[[ Reading passage, beginning ]]
According to Clause 47, a device includes: a memory; and one or more processors coupled to the memory and configured to execute instructions from the memory to: obtain an encoded data output corresponding to a data sample processed by a multiple description coding encoder network, the encoded data output including a first encoding of the data sample and a second encoding of the data sample that is distinct from, and at least partially redundant to, the first encoding; initiate transmission of a first data packet via a transmission medium, the first data packet including data representing the first encoding; and initiate transmission of a second data packet via the transmission medium, the second data packet including data representing the second encoding.


Clause 48 includes the device of Clause 47, further including one or more microphones to capture an audio data stream including a plurality of audio data frames, wherein the data sample includes features extracted from an audio data frame of the audio data stream.


Clause 49 includes the device of Clause 47 or 48, further including one or more cameras to capture a video data stream including a plurality of image data frames, wherein the data sample includes features extracted from an image data frame of the video data stream.
[[ Reading passage, end ]]
_Work to complete_.
In the patent clauses, what does Clause 48 add to the device of Clause 47 to capture an audio data stream? The records aren't needed here.
[[ Excerpted data, beginning ]]
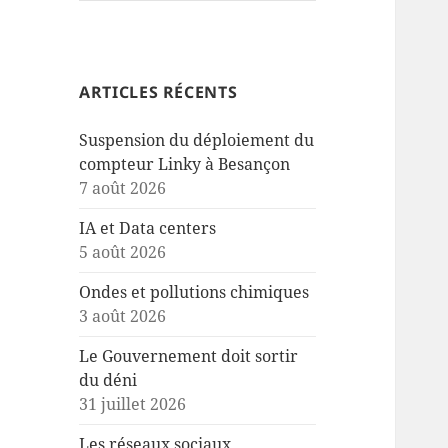
ARTICLES RÉCENTS
Suspension du déploiement du
compteur Linky à Besançon
7 août 2026
IA et Data centers
5 août 2026
Ondes et pollutions chimiques
3 août 2026
Le Gouvernement doit sortir
du déni
31 juillet 2026
Les réseaux sociaux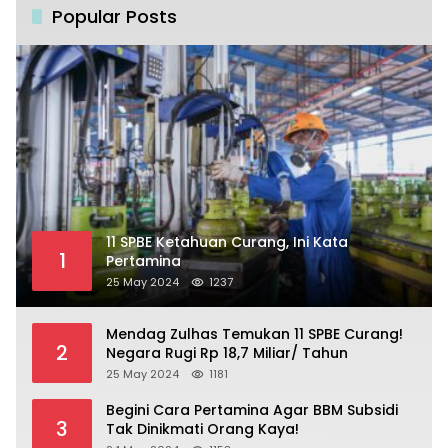
Popular Posts
11 SPBE Ketahuan Curang, Ini Kata
1
Pertamina
25 May 2024
1237
Mendag Zulhas Temukan 11 SPBE Curang!
2
Negara Rugi Rp 18,7 Miliar/ Tahun
25 May 2024
1181
Begini Cara Pertamina Agar BBM Subsidi
3
Tak Dinikmati Orang Kaya!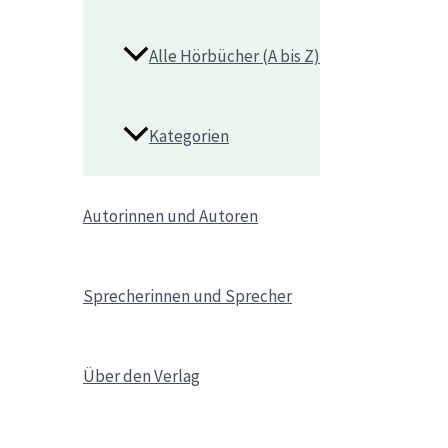
Alle Hörbücher (A bis Z)
Kategorien
Autorinnen und Autoren
Sprecherinnen und Sprecher
Über den Verlag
[[ Excerpted data, end ]]
_Solution below_.
One or more microphones.